Rever crenças antigas também é parte do caminho. Ainda há organizações obcecadas por indicadores que não medem aprendizagem real, e mitos persistem, como o dos “estilos de aprendizagem”, sem respaldo científico. Soma-se a isso a confusão entre personalização e individualização algorítmica, que parece customizada, mas entrega soluções padronizadas. O caminho mais consistente é o das jornadas personalizáveis, que são trilhas com intencionalidade clara, mas flexíveis o suficiente para que cada adulto se reconheça no processo. Habilitar alguém a aprender melhor é ampliar sua autonomia e capacidade de escolha.
Um outro aspecto relevante para a educação corporativa é ter clareza de que o aprendizado é uma responsabilidade compartilhada. Em última instância, a disponibilidade para aprender é o que faz a diferença. Mas a mentalidade de “esperar ser ensinado” é muito arraigada por conta de todo um sistema educacional, então torna-se parte das responsabilidades da educação corporativa desenvolver adultos que aprendam a aprender, aptos a experimentar, errar, repetir, atribuir sentido – de forma intencional. Por isso, a meta-aprendizagem e a metacognição nunca foram tão importantes. Tornar o aprendizado consciente, visível, compartilhado e concreto contribui, ainda, para transformar experiências individuais em conhecimento coletivo. São conceitos de ciências de aprendizagem que as áreas de educação corporativa precisam conhecer e saber aplicar.
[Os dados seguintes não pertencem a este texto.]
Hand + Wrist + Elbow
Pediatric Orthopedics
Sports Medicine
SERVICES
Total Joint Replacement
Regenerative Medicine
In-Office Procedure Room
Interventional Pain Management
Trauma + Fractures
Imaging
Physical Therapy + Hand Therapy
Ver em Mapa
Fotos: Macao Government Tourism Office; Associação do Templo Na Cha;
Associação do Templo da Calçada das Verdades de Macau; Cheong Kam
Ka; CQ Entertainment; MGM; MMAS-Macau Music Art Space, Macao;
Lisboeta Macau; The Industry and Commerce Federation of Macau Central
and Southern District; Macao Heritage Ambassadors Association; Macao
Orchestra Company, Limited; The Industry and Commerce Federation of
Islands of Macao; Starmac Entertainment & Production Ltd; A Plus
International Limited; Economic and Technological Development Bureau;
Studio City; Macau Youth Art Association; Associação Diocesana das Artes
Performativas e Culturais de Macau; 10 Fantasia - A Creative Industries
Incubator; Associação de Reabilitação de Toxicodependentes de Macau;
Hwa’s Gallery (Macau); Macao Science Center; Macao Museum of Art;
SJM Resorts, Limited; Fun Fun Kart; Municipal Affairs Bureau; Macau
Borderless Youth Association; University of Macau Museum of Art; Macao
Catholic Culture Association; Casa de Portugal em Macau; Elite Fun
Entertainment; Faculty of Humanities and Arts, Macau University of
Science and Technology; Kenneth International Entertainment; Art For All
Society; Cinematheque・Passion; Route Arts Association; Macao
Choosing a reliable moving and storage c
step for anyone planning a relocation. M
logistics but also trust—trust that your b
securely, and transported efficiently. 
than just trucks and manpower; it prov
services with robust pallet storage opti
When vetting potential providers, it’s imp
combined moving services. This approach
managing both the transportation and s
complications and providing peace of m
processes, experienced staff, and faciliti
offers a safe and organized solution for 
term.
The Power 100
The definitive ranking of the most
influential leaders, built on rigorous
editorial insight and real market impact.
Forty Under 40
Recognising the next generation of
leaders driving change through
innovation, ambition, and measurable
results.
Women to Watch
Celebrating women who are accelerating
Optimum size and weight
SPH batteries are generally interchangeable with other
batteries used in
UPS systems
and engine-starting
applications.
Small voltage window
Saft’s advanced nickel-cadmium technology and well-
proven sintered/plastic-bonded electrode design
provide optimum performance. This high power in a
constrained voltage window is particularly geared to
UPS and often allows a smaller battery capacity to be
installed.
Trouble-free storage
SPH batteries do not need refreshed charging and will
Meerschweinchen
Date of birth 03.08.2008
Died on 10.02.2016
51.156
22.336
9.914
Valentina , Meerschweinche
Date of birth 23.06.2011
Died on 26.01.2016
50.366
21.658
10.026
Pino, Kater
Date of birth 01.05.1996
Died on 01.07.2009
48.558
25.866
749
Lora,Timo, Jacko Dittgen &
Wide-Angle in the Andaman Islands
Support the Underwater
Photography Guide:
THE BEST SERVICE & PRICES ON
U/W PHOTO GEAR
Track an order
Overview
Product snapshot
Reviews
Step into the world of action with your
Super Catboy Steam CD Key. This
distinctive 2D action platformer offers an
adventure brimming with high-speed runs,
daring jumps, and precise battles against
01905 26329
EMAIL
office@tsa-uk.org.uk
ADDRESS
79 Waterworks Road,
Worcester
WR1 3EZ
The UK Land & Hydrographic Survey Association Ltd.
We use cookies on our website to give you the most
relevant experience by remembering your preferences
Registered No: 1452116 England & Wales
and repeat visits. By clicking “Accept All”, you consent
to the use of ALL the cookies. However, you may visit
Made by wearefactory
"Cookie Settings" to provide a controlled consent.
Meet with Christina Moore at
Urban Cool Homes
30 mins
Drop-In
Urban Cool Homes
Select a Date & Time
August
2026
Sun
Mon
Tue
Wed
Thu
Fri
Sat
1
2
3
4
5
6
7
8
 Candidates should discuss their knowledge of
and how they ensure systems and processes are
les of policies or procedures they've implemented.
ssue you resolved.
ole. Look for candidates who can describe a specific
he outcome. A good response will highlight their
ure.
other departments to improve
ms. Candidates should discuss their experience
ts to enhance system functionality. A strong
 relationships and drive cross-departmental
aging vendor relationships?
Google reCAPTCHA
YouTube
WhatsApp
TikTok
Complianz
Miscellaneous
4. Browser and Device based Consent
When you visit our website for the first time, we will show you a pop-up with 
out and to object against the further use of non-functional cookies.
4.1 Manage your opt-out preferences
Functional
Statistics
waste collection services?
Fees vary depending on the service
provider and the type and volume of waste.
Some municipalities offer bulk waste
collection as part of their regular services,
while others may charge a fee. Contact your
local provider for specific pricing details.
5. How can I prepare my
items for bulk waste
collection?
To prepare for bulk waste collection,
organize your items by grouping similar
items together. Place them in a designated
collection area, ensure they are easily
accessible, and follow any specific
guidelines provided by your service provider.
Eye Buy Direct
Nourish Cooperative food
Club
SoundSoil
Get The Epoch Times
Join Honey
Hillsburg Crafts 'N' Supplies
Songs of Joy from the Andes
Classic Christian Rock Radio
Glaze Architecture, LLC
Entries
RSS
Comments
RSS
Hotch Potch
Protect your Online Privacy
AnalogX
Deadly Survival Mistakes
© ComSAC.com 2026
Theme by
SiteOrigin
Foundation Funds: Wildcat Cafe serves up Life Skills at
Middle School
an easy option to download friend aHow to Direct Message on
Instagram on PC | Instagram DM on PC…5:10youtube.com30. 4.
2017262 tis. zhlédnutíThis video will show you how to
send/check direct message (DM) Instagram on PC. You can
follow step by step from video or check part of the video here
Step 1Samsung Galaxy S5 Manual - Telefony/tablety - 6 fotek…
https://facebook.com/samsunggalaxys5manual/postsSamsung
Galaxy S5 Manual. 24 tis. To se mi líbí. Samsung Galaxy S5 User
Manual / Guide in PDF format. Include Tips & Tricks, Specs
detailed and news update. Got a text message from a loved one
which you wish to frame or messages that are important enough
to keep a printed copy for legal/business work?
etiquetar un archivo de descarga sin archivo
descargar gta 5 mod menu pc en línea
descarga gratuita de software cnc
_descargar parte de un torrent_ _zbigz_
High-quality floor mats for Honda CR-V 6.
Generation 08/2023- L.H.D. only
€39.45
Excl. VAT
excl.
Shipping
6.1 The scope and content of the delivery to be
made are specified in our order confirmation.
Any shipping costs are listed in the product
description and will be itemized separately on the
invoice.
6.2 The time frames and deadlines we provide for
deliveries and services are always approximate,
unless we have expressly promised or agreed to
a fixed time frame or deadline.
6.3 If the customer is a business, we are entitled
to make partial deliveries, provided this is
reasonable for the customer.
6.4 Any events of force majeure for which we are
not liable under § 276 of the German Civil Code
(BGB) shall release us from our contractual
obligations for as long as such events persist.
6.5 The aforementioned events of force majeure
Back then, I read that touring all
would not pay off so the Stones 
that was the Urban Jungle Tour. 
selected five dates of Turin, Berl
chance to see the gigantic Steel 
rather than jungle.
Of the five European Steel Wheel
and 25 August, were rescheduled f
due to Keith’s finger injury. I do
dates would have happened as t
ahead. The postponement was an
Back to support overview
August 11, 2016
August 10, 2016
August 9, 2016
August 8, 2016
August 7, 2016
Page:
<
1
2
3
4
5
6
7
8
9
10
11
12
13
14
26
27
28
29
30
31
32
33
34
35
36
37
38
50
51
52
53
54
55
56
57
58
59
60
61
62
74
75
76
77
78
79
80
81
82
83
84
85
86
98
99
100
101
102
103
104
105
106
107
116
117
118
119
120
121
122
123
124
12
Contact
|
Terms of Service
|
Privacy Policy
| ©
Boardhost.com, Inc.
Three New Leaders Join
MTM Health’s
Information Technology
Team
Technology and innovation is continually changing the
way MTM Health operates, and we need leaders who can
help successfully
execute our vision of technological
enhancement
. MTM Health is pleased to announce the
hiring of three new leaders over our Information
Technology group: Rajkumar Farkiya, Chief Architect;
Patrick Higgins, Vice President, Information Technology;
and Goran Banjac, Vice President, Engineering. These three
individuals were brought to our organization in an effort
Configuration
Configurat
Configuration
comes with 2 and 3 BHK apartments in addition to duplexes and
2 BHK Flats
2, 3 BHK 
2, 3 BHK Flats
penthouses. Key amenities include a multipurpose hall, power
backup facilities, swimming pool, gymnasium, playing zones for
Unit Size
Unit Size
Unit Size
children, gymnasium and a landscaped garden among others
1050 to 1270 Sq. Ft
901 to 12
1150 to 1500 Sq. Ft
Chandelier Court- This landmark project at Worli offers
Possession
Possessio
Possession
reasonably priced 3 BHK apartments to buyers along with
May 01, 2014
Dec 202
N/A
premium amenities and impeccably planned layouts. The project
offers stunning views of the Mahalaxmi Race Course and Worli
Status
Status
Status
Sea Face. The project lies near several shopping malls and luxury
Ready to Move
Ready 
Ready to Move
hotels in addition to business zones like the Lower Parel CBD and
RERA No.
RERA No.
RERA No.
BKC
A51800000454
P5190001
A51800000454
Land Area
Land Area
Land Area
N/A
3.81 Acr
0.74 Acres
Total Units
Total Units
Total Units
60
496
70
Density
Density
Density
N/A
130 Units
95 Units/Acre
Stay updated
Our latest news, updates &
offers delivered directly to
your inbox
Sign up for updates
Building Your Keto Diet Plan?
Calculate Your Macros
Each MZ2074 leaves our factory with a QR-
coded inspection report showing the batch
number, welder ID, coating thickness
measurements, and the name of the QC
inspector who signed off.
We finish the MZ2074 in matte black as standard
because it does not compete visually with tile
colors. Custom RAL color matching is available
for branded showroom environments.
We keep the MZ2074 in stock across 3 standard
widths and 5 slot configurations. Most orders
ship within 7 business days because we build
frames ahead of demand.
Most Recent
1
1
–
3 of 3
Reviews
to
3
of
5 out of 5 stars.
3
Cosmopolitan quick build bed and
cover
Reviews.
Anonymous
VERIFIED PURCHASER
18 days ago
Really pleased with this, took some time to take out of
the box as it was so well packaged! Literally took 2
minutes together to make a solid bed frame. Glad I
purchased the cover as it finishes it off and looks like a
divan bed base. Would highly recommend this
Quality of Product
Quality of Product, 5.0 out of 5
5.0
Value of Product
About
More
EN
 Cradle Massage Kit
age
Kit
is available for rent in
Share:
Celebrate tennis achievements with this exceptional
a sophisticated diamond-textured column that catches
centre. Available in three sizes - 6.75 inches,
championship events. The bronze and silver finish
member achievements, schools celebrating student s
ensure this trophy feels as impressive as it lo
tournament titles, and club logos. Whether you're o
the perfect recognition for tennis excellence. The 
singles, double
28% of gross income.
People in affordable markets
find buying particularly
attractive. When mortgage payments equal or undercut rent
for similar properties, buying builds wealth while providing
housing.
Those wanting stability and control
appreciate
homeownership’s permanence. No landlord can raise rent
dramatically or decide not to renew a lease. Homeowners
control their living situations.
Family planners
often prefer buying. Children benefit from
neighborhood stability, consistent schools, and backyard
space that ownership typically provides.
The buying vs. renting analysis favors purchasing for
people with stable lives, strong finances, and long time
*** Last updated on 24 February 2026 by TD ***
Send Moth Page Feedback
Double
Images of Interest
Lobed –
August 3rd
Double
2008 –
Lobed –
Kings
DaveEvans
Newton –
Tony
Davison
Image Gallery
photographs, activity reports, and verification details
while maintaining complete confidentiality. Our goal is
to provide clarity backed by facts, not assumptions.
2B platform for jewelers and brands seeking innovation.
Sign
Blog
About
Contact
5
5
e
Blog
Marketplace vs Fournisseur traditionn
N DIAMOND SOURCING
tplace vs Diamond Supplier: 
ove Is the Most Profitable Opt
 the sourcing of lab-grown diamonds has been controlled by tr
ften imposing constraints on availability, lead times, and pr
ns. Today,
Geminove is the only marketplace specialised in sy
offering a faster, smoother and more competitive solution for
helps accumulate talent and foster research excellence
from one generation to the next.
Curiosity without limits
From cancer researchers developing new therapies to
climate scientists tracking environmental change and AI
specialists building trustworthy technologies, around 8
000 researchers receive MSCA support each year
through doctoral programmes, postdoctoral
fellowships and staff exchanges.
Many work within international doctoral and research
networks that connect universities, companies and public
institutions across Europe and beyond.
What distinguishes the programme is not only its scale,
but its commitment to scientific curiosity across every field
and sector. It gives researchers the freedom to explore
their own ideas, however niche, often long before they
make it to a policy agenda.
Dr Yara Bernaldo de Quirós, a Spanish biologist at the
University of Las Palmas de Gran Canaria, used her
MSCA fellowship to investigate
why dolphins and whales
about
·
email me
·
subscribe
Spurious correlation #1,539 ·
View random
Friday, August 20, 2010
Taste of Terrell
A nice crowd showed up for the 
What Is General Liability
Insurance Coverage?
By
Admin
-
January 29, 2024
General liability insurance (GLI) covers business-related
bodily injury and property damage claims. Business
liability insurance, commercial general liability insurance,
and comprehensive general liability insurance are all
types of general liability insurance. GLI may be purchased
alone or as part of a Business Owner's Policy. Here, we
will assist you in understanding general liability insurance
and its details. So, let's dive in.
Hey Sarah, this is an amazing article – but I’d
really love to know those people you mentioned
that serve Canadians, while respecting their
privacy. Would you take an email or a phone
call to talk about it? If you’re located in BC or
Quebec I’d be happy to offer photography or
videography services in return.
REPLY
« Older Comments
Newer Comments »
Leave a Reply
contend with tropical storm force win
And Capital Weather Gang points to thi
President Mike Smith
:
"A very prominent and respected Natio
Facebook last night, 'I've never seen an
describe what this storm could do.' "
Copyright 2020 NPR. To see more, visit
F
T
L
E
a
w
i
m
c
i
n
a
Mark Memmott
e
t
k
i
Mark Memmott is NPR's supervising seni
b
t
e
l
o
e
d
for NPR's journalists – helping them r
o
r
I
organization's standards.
Nesse cenário, agentes de Inteligência Artificial despontam como aliados importantes. Não substituem o fator humano na educação, mas ampliam seu alcance ao oferecer feedback individualizado, conectar tarefas reais ao desenvolvimento e abrir espaço para metodologias mais dinâmicas e integradas à rotina profissional. Mas tudo isso precisa estar dentro de uma estratégia. Cuidado com a curiosidade tecnológica, o “usar por usar” vai levar a maior eficiência e escala em modelos que não são eficazes, como o aumento da produção e publicação de conteúdo.
Em resumo, a educação corporativa só alcança relevância quando conecta o aprender ao fazer e ao contextualizar, respeita o aprendiz, garante condições para a prática e reconhece que formar pessoas é tão estratégico quanto gerar resultados. Antes de transformar o negócio, toda aprendizagem genuína transforma quem aprende.